Let's turn the analysis around: The MSM considers itself elite because there are a finite number of positions within it, and MSM owners and editors tightly control the portals through which people enter those positions. The great unwashed need not apply. Is this a good thing? Does the press represent America or American interests?

We would argue that increasingly it does not. Journalists today more often consider themselves citizens of the world, at least for purposes of perspective.

Yes, the MSM is organized. So much so, perhaps, that it lacks a true diversity of opinion in its ranks. Yet the MSM champions diversity for all other Americans as one of the highest goals. Odd, isn't it.

The MSM is not always accurate. Sometimes it can be spectacularly inaccurate, and embarrassingly unwilling to acknowledge, admit or correct its mistakes. This is human nature, and it's okay as long as there is some other form of communication that exists as a check and balance to point out those mistakes.

Most of the mainstream journalists we have known -- and we used to be among them -- can swear like sailors and rarely darken the doorway of church or synagogue. National polling data verifies that the overwhelming majority of those who called themselves "the press" are unlike their readers and viewers. Understand, this is not a crime and it is not our place to judge their lives or lifestyles. But it does mean that often the modern journalist writes from a different moral perspective, one based more on a secular worldview they reinforce as they discuss "the issues" with one another.

The blogosphere, the Pajamahadeen, are a mongrel mixture of the best and worst of America. But what we lack in social refinery we often atone for in zeal for truth, the ability to dialogue and network with others who share some of the same interests, and sheer numerical strength. Thus the nation can witness the deconstruction of a media fraud last fall when Dan Rather and CBS attempted to foist an obviously fake set of Texas Air National Guard documents on to the public airwaves. The wide variety of life experiences of the bloggers, the speed at which news can be disseminated and questions asked, and corrections made: all these came together in the first dramatic experience of a new type of press medium.

Is the blogosphere the eventual replacement for mainstream newspapers, and radio and TV networks? We rather doubt it. Somebody needs to get paid to do the job of reporting facts. That's what newspapers and the electronic press are supposed to do. The oversight of the blogosphere means that there will be public pressure to get back to Job One: basic reporting.
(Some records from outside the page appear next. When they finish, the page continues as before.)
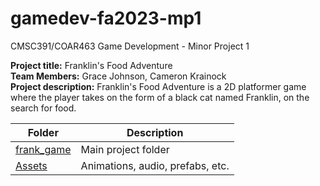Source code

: # gamedev-fa2023-mp1
CMSC391/COAR463 Game Development - Minor Project 1

**Project title:** Franklin's Food Adventure  
**Team Members:** Grace Johnson, Cameron Krainock  
**Project description:** Franklin's Food Adventure is a 2D platformer game where the player takes on the form of a black cat named Franklin, on the search for food. 
 
| Folder | Description |
|---|---|
| [frank_game](frank_game) | Main project folder |
| [Assets]() | Animations, audio, prefabs, etc.  |

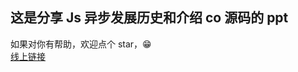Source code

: ## 这是分享 Js 异步发展历史和介绍 co 源码的 ppt

如果对你有帮助，欢迎点个 star，😁<br>
[线上链接](https://imtaotao.github.io/co-share)
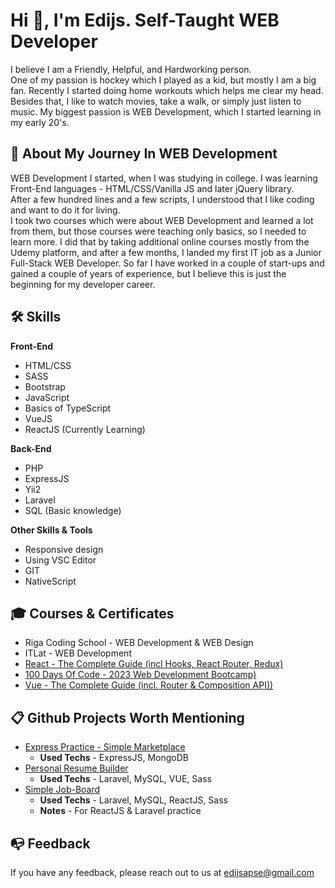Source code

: 
# Hi 👋, I'm Edijs. Self-Taught WEB Developer

I believe I am a Friendly, Helpful, and Hardworking person.  
One of my passion is hockey which I played as a kid, but mostly I am a big fan. Recently I started doing home workouts which helps me clear my head. Besides that, I like to watch movies, take a walk, or simply just listen to music.
My biggest passion is WEB Development, which I started learning in my early 20's.

## 🚀 About My Journey In WEB Development

WEB Development I started, when I was studying in college. I was learning Front-End languages - HTML/CSS/Vanilla JS and later jQuery library.  
After a few hundred lines and a few scripts, I understood that I like coding and want to do it for living.  
I took two courses which were about WEB Development and learned a lot from them, but those courses were teaching only basics, so I needed to learn more. I did that by taking additional online courses mostly from the Udemy platform, and after a few months, I landed my first IT job as a Junior Full-Stack WEB Developer.
So far I have worked in a couple of start-ups and gained a couple of years of experience, but I believe this is just the beginning for my developer career.

## 🛠 Skills

**Front-End**

- HTML/CSS
- SASS
- Bootstrap
- JavaScript
- Basics of TypeScript
- VueJS
- ReactJS (Currently Learning)

**Back-End**

- PHP
- ExpressJS
- Yii2
- Laravel
- SQL (Basic knowledge)

**Other Skills & Tools**

- Responsive design
- Using VSC Editor
- GIT
- NativeScript


## 🎓 Courses & Certificates

- Riga Coding School - WEB Development & WEB Design
- ITLat - WEB Development
- [React - The Complete Guide (incl Hooks, React Router, Redux)](https://www.udemy.com/course/react-the-complete-guide-incl-redux/)
- [100 Days Of Code - 2023 Web Development Bootcamp)](https://www.udemy.com/course/100-days-of-code-web-development-bootcamp/)
- [Vue - The Complete Guide (incl. Router & Composition API))](https://www.udemy.com/course/vuejs-2-the-complete-guide/)

## 📋 Github Projects Worth Mentioning

- [Express Practice - Simple Marketplace](https://github.com/EdijsApse/express-practice)
    - **Used Techs** - ExpressJS, MongoDB
- [Personal Resume Builder](https://github.com/EdijsApse/resume-builder)
    - **Used Techs** - Laravel, MySQL, VUE, Sass
- [Simple Job-Board](https://github.com/EdijsApse/job-board)
    - **Used Techs** - Laravel, MySQL, ReactJS, Sass
    - **Notes** - For ReactJS & Laravel practice

## 	📭 Feedback

If you have any feedback, please reach out to us at edijsapse@gmail.com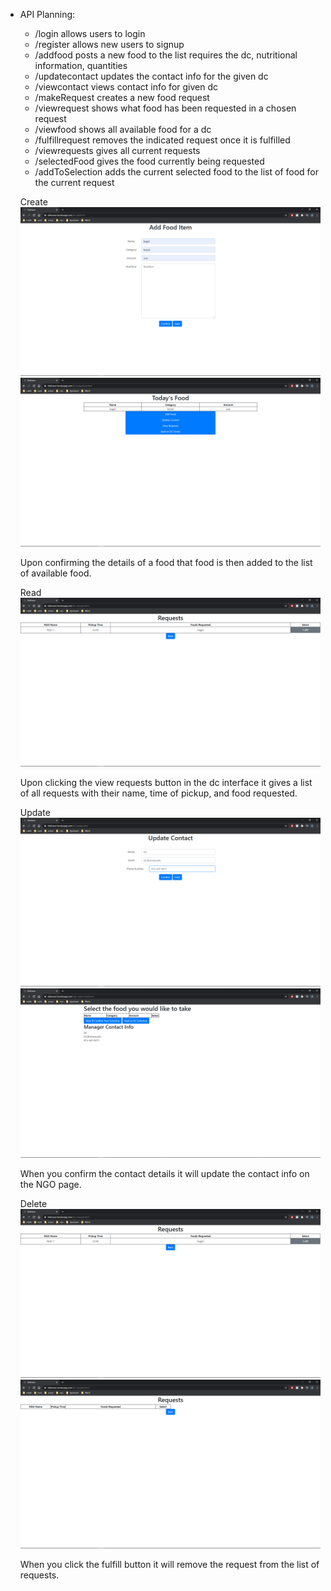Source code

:*   API Planning:
    * /login allows users to login   
    * /register allows new users to signup
    * /addfood posts a new food to the list requires the dc, nutritional information, quantities
    * /updatecontact updates the contact info for the given dc
    * /viewcontact views contact info for given dc
    * /makeRequest creates a new food request
    * /viewrequest shows what food has been requested in a chosen request
    * /viewfood shows all available food for a dc
    * /fulfillrequest removes the indicated request once it is fulfilled
    * /viewrequests gives all current requests
    * /selectedFood gives the food currently being requested
    * /addToSelection adds the current selected food to the list of food for the current request


    Create \
    ![image](html-file-pictures/Create-Food-1.png) \
    ![image](html-file-pictures/Create-Food-2.png) 

    Upon confirming the details of a food that food is then added to the list of available food. 

    Read \
    ![image](html-file-pictures/Read-Requests.png)

    Upon clicking the view requests button in the dc interface it gives a list of all requests with their name, time of pickup, and food requested. 

    Update \
    ![image](html-file-pictures/Update-Contact-1.png) \
    ![image](html-file-pictures/Update-Contact-2.png) 

    When you confirm the contact details it will update the contact info on the NGO page. 

    Delete \
    ![image](html-file-pictures/Delete-Request-1.png) \
    ![image](html-file-pictures/Delete-Request-2.png) 

    When you click the fulfill button it will remove the request from the list of requests. 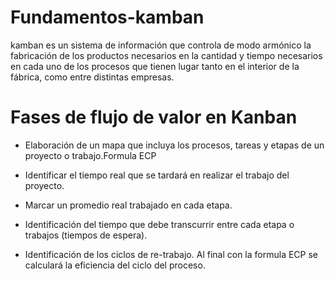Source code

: # Fundamentos-kamban
kamban es un sistema de información que controla de modo armónico la fabricación de los productos necesarios en la cantidad y tiempo necesarios en cada uno de los procesos que tienen lugar tanto en el interior de la fábrica, como entre distintas empresas.

# Fases de flujo de valor en Kanban
* Elaboración de un mapa que incluya los procesos, tareas y etapas de un proyecto o trabajo.Formula ECP 

* Identificar el tiempo real que se tardará en realizar el trabajo del proyecto.

* Marcar un promedio real trabajado en cada etapa.
* Identificación del tiempo que debe transcurrir entre cada etapa o trabajos (tiempos de espera).

* Identificación de los ciclos de re-trabajo.
Al final con la formula ECP se calculará la eficiencia del ciclo del proceso.
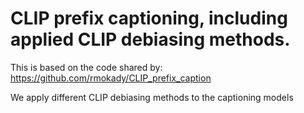 # CLIP prefix captioning, including applied CLIP debiasing methods.






This is based on the code shared by: https://github.com/rmokady/CLIP_prefix_caption



We apply different CLIP debiasing methods to the captioning models



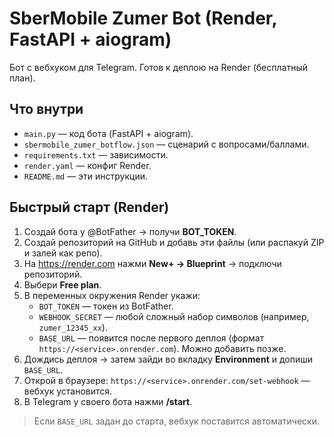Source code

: # SberMobile Zumer Bot (Render, FastAPI + aiogram)

Бот с вебхуком для Telegram. Готов к деплою на Render (бесплатный план).

## Что внутри
- `main.py` — код бота (FastAPI + aiogram).
- `sbermobile_zumer_botflow.json` — сценарий с вопросами/баллами.
- `requirements.txt` — зависимости.
- `render.yaml` — конфиг Render.
- `README.md` — эти инструкции.

## Быстрый старт (Render)
1. Создай бота у @BotFather → получи **BOT_TOKEN**.
2. Создай репозиторий на GitHub и добавь эти файлы (или распакуй ZIP и залей как репо).
3. На https://render.com нажми **New+ → Blueprint** → подключи репозиторий.
4. Выбери **Free plan**.
5. В переменных окружения Render укажи:
   - `BOT_TOKEN` — токен из BotFather.
   - `WEBHOOK_SECRET` — любой сложный набор символов (например, `zumer_12345_xx`).
   - `BASE_URL` — появится после первого деплоя (формат `https://<service>.onrender.com`). Можно добавить позже.
6. Дождись деплоя → затем зайди во вкладку **Environment** и допиши `BASE_URL`.
7. Открой в браузере: `https://<service>.onrender.com/set-webhook` — вебхук установится.
8. В Telegram у своего бота нажми **/start**.

> Если `BASE_URL` задан до старта, вебхук поставится автоматически.
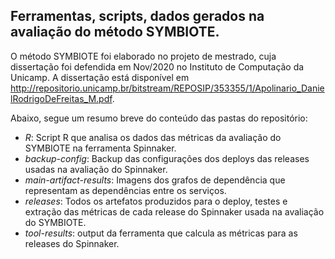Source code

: 
## Ferramentas, scripts, dados gerados na avaliação do método SYMBIOTE.
O método SYMBIOTE foi elaborado no projeto de mestrado, cuja dissertação foi defendida em Nov/2020 no Instituto de Computação da Unicamp. A dissertação está disponível em http://repositorio.unicamp.br/bitstream/REPOSIP/353355/1/Apolinario_DanielRodrigoDeFreitas_M.pdf.

Abaixo, segue um resumo breve do conteúdo das pastas do repositório:

* *R*: Script R que analisa os dados das métricas da avaliação do SYMBIOTE na ferramenta Spinnaker.
* *backup-config*: Backup das configurações dos deploys das releases usadas na avaliação do Spinnaker.
* *main-artifact-results*: Imagens dos grafos de dependência que representam as dependências entre os serviços.
* *releases*: Todos os artefatos produzidos para o deploy, testes e extração das métricas de cada release do Spinnaker usada na avaliação do SYMBIOTE.
* *tool-results*: output da ferramenta que calcula as métricas para as releases do Spinnaker.
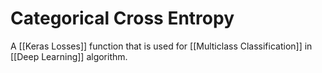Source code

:# Categorical Cross Entropy
A [[Keras Losses]] function that is used for [[Multiclass Classification]] in [[Deep Learning]] algorithm. 
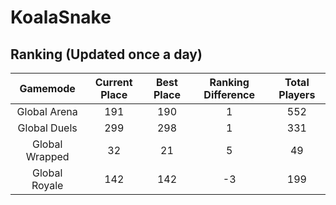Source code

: # KoalaSnake

## Ranking (Updated once a day)
| Gamemode | Current Place | Best Place | Ranking Difference | Total Players |
|:--------:|:-------------:|:----------:|:------------------:|:-------------:|
| Global Arena | 191 | 190 | 1 | 552 |
| Global Duels | 299 | 298 | 1 | 331 |
| Global Wrapped | 32 | 21 | 5 | 49 |
| Global Royale | 142 | 142 | -3 | 199 |

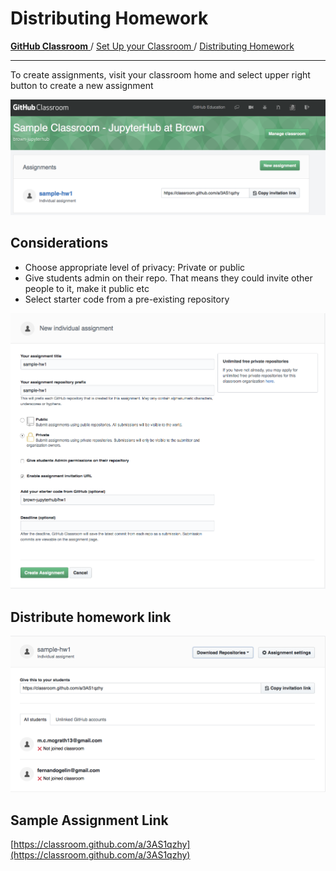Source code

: # Distributing Homework 

[**GitHub Classroom** ](https://www.notion.so/c5c302e2-70ca-457c-b40c-9c6366c7c6b6) / [Set Up your Classroom ](https://www.notion.so/829e2e79-33c6-4a2d-833a-c4349d662367) / [Distributing Homework ](https://www.notion.so/67b8529f-f378-4afb-a737-726f7fcd0b13)

---

To create assignments, visit your classroom home and select upper right button to create a new assignment

![](Untitled-4ceb5872-7fb9-4afa-8fe0-c1b541ac2533.png)

## Considerations

- Choose appropriate level of privacy: Private or public
- Give students admin on their repo. That means they could invite other people to it, make it public etc
- Select starter code from a pre-existing repository

![](Untitled-96a093f7-8c01-4a01-a03f-29aa107240a8.png)

## Distribute homework link

![](Untitled-c529885f-2a07-4515-9439-170b146e2fd1.png)

## Sample Assignment Link

[https://classroom.github.com/a/3AS1qzhy](https://classroom.github.com/a/3AS1qzhy)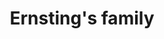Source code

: ---
title: "Ernsting's family"
url: /cloppenburg/ernstings-family-cappelner-strasse/
shop: Kleidung
---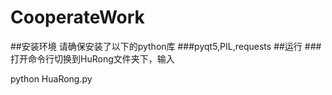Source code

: # CooperateWork
##安装环境
请确保安装了以下的python库
###pyqt5,PIL,requests
##运行
###打开命令行切换到HuRong文件夹下，输入

  python HuaRong.py
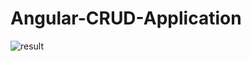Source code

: # Angular-CRUD-Application

![result](https://user-images.githubusercontent.com/25359090/33235170-6f07be80-d1f8-11e7-9376-dcec2ca8c735.PNG)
Not basic opining.

But within the blogosphere there may arise outlets that, as news reporting ventures, rival the prestige and success of the Old Press. That would be good for America.

The blogosphere isn't perfect, but that's to be expected. Journalism -- the press -- has never been perfect, and usually isn't very pretty. The Founding Fathers reasoned however that it was better to have a nation bombarded with sound and fury, often signifying nothing, than a nation of government-controlled press exactitude.

Are the bloggers journalists? Do they constitute a wing of the "Press"?

Hell, yes!

And the day that the government decides to regulate free speech and press on the internet, whether it is through limitations of access or regulation of "campaign speech," that is the day that both freedoms cease to exist for any citizen.